## BRIEF:
Scan the records below for the line containing "43: (724, 482, 1.01)" and the line containing "58: (820, 422, 1.12)". Copy both, plus every line between, exactly.

[MATERIAL FOR THIS TASK Boundary: Start]

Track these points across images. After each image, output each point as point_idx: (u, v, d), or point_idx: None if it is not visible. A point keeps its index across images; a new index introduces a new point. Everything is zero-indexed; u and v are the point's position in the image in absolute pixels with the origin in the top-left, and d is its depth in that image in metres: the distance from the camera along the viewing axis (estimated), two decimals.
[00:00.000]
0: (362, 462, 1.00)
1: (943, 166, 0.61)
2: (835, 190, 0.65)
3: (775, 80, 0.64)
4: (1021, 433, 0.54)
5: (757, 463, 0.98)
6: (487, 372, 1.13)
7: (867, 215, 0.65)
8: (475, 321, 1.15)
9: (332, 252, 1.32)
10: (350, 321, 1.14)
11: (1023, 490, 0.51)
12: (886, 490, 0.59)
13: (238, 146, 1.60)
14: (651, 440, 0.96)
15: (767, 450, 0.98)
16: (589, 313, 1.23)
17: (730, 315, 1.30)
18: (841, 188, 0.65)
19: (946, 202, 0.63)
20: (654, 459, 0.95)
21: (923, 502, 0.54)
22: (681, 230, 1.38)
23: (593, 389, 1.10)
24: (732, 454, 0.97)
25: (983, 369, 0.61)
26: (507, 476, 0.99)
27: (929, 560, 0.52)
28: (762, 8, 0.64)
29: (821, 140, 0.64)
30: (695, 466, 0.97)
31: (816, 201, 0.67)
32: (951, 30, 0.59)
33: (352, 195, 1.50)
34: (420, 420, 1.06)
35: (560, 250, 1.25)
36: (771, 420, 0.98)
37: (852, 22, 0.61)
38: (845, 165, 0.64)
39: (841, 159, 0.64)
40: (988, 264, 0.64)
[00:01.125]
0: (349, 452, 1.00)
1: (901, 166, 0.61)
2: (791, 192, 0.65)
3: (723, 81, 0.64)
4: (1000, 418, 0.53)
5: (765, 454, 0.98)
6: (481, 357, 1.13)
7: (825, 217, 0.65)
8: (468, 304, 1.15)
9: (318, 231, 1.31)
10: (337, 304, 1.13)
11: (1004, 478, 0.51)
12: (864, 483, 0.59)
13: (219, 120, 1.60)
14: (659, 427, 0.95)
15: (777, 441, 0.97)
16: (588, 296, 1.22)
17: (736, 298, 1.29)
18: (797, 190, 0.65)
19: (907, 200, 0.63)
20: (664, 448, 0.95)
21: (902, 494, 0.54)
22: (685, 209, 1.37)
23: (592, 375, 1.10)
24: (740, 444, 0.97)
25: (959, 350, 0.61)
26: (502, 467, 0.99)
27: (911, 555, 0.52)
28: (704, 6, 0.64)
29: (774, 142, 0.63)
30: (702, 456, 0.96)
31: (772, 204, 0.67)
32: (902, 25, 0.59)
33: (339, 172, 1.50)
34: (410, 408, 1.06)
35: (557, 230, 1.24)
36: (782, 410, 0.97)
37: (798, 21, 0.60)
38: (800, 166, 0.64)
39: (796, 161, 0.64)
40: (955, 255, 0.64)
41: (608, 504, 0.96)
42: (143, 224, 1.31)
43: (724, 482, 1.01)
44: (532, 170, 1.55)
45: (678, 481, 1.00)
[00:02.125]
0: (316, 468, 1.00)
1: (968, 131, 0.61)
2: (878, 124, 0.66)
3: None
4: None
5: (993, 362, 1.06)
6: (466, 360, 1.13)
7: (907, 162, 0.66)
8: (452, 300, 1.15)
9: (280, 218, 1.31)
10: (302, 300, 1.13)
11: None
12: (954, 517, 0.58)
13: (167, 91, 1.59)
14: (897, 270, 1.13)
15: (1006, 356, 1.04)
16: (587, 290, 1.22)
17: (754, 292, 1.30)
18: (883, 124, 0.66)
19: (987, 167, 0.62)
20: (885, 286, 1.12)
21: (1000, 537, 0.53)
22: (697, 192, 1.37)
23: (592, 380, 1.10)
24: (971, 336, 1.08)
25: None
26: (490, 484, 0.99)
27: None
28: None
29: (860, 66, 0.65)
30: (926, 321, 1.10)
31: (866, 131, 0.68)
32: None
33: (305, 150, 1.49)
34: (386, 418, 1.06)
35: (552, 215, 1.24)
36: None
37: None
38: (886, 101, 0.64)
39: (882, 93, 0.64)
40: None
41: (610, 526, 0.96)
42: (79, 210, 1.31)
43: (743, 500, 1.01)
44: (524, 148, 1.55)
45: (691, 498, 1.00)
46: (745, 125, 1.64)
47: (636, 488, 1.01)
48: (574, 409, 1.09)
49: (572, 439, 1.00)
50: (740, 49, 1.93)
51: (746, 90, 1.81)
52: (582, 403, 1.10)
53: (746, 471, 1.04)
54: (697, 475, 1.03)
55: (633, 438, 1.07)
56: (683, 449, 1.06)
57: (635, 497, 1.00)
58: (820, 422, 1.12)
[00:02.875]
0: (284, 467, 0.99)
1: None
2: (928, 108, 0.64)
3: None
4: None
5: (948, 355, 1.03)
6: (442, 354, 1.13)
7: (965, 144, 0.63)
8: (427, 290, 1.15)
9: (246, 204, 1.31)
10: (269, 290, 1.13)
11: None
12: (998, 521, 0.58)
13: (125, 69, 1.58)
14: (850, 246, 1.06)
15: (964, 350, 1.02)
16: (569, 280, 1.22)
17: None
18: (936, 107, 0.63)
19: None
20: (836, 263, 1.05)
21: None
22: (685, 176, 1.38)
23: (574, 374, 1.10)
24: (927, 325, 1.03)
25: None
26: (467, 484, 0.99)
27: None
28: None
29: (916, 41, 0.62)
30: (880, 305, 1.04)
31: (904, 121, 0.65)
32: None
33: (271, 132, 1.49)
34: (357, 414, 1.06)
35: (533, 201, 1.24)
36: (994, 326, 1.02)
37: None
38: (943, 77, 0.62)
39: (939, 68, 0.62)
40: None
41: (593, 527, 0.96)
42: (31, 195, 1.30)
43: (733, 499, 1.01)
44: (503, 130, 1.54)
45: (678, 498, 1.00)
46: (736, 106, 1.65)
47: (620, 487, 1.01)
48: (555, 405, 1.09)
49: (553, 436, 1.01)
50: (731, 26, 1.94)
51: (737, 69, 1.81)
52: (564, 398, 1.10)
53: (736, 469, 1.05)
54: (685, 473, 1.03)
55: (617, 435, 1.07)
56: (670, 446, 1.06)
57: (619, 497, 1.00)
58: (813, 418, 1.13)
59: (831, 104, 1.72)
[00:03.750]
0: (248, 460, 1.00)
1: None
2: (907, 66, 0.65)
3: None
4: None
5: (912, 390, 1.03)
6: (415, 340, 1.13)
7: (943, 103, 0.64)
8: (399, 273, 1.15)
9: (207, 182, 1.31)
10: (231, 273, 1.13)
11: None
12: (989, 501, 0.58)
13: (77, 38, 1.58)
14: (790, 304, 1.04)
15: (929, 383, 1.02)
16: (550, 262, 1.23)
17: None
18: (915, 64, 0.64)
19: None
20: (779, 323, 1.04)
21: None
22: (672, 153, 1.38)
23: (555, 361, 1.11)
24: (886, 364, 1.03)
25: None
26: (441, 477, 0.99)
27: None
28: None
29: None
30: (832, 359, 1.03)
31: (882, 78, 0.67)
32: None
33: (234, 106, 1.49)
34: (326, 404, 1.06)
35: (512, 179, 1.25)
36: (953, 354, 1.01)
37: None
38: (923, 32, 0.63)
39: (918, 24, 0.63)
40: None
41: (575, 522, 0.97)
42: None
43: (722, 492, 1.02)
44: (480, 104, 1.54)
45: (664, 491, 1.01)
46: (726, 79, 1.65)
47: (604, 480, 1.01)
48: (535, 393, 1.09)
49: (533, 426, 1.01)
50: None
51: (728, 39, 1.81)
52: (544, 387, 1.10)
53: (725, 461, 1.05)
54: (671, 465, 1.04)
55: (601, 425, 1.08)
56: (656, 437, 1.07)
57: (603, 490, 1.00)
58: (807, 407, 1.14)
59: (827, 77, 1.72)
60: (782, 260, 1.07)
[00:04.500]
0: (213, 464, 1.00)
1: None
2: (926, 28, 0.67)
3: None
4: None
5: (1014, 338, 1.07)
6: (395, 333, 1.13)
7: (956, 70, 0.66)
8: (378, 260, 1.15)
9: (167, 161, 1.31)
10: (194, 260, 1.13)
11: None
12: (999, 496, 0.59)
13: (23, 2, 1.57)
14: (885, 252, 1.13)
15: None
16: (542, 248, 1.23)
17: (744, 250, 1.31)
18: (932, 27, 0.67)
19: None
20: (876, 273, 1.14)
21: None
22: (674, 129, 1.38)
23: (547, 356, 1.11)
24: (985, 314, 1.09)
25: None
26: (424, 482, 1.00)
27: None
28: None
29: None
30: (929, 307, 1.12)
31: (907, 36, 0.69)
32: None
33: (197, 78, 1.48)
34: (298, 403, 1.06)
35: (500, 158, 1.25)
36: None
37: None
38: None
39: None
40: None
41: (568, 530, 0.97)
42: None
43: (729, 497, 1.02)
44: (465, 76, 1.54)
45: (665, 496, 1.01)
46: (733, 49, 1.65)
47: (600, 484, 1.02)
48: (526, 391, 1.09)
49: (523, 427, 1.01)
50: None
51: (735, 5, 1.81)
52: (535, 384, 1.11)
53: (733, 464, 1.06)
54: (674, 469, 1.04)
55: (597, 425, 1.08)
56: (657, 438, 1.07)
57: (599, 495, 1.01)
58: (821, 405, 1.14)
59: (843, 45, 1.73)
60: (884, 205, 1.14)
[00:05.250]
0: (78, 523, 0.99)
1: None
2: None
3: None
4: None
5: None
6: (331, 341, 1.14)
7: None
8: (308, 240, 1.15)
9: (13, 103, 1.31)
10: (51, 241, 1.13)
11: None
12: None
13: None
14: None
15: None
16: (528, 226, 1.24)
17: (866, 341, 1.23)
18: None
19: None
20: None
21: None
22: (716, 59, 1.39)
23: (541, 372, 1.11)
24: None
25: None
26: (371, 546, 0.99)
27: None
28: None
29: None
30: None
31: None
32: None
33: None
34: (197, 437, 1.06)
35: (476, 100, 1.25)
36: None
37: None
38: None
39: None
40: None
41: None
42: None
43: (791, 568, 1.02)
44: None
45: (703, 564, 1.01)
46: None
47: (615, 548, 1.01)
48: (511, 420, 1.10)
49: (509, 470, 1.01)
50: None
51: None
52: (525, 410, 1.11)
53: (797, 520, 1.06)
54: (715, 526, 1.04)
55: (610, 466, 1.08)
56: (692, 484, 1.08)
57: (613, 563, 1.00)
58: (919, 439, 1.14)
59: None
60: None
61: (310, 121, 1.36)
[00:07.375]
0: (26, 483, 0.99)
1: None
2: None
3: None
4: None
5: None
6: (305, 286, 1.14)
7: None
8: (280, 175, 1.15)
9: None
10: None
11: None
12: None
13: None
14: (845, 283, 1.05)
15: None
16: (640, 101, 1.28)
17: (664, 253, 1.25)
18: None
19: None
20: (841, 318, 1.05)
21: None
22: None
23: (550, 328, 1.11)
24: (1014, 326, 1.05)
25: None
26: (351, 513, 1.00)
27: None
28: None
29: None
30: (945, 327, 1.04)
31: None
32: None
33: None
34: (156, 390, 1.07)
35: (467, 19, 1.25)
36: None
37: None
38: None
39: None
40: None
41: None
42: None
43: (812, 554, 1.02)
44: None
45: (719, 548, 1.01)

[MATERIAL FOR THIS TASK Boundary: End]

## YOUR RESPONSE:
43: (724, 482, 1.01)
44: (532, 170, 1.55)
45: (678, 481, 1.00)
[00:02.125]
0: (316, 468, 1.00)
1: (968, 131, 0.61)
2: (878, 124, 0.66)
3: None
4: None
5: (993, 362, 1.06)
6: (466, 360, 1.13)
7: (907, 162, 0.66)
8: (452, 300, 1.15)
9: (280, 218, 1.31)
10: (302, 300, 1.13)
11: None
12: (954, 517, 0.58)
13: (167, 91, 1.59)
14: (897, 270, 1.13)
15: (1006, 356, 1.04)
16: (587, 290, 1.22)
17: (754, 292, 1.30)
18: (883, 124, 0.66)
19: (987, 167, 0.62)
20: (885, 286, 1.12)
21: (1000, 537, 0.53)
22: (697, 192, 1.37)
23: (592, 380, 1.10)
24: (971, 336, 1.08)
25: None
26: (490, 484, 0.99)
27: None
28: None
29: (860, 66, 0.65)
30: (926, 321, 1.10)
31: (866, 131, 0.68)
32: None
33: (305, 150, 1.49)
34: (386, 418, 1.06)
35: (552, 215, 1.24)
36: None
37: None
38: (886, 101, 0.64)
39: (882, 93, 0.64)
40: None
41: (610, 526, 0.96)
42: (79, 210, 1.31)
43: (743, 500, 1.01)
44: (524, 148, 1.55)
45: (691, 498, 1.00)
46: (745, 125, 1.64)
47: (636, 488, 1.01)
48: (574, 409, 1.09)
49: (572, 439, 1.00)
50: (740, 49, 1.93)
51: (746, 90, 1.81)
52: (582, 403, 1.10)
53: (746, 471, 1.04)
54: (697, 475, 1.03)
55: (633, 438, 1.07)
56: (683, 449, 1.06)
57: (635, 497, 1.00)
58: (820, 422, 1.12)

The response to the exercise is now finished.